> [REQUIRED WORK] Present every line of text in the data below as a numbered list, omitting blank lines and leaving the pictures out of your answer.

> [Dataset entries]
● ● ● ● ●
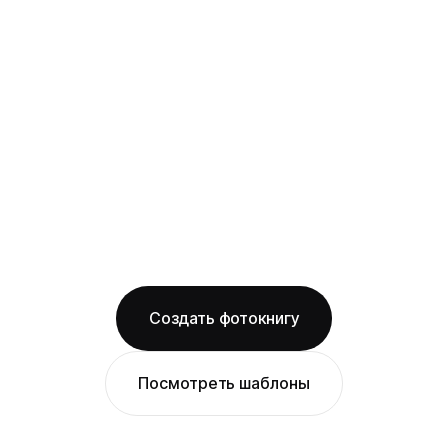
картона с фотопечатью и ламинацией +
layflat-переплёт: развороты раскрываются
на 180° без шва, фото на оба листа
смотрится как одно цельное изображение
на фактурной бумаге
Бесплатная доставка по Москве
Изготовление за 2 рабочих дня
твёрдая обложка
фактурная бумага
ОТ 1490 ₽
Создать фотокнигу
Посмотреть шаблоны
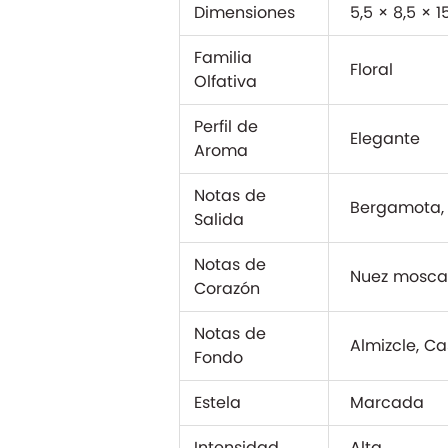
Dimensiones
5,5 × 8,5 × 
Familia
Floral
Olfativa
Perfil de
Elegante
Aroma
Notas de
Bergamota, 
Salida
Notas de
Nuez moscad
Corazón
Notas de
Almizcle, C
Fondo
Estela
Marcada
Intensidad
Alta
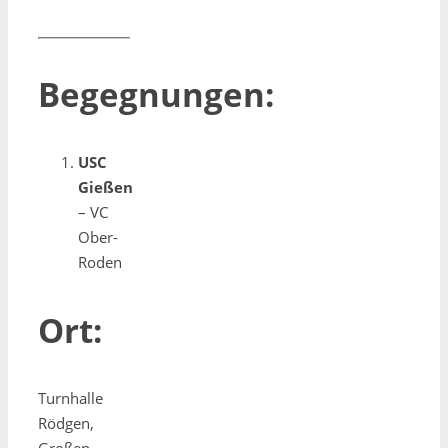
Begegnungen:
USC
Gießen
– VC
Ober-
Roden
Ort:
Turnhalle
Rödgen,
● ● ● ● ●
> [COMPLETED EXERCISE]
1. картона с фотопечатью и ламинацией +
2. layflat-переплёт: развороты раскрываются
3. на 180° без шва, фото на оба листа
4. смотрится как одно цельное изображение
5. на фактурной бумаге
6. Бесплатная доставка по Москве
7. Изготовление за 2 рабочих дня
8. твёрдая обложка
9. фактурная бумага
10. ОТ 1490 ₽
11. Создать фотокнигу
12. Посмотреть шаблоны
13. Dimensiones
14. 5,5 × 8,5 × 
15. Familia
16. Floral
17. Olfativa
18. Perfil de
19. Elegante
20. Aroma
21. Notas de
22. Bergamota, 
23. Salida
24. Notas de
25. Nuez moscad
26. Corazón
27. Notas de
28. Almizcle, C
29. Fondo
30. Estela
31. Marcada
32. Intensidad
33. Alta
34. Begegnungen:
35. USC
36. Gießen
37. – VC
38. Ober-
39. Roden
40. Ort:
41. Turnhalle
42. Rödgen,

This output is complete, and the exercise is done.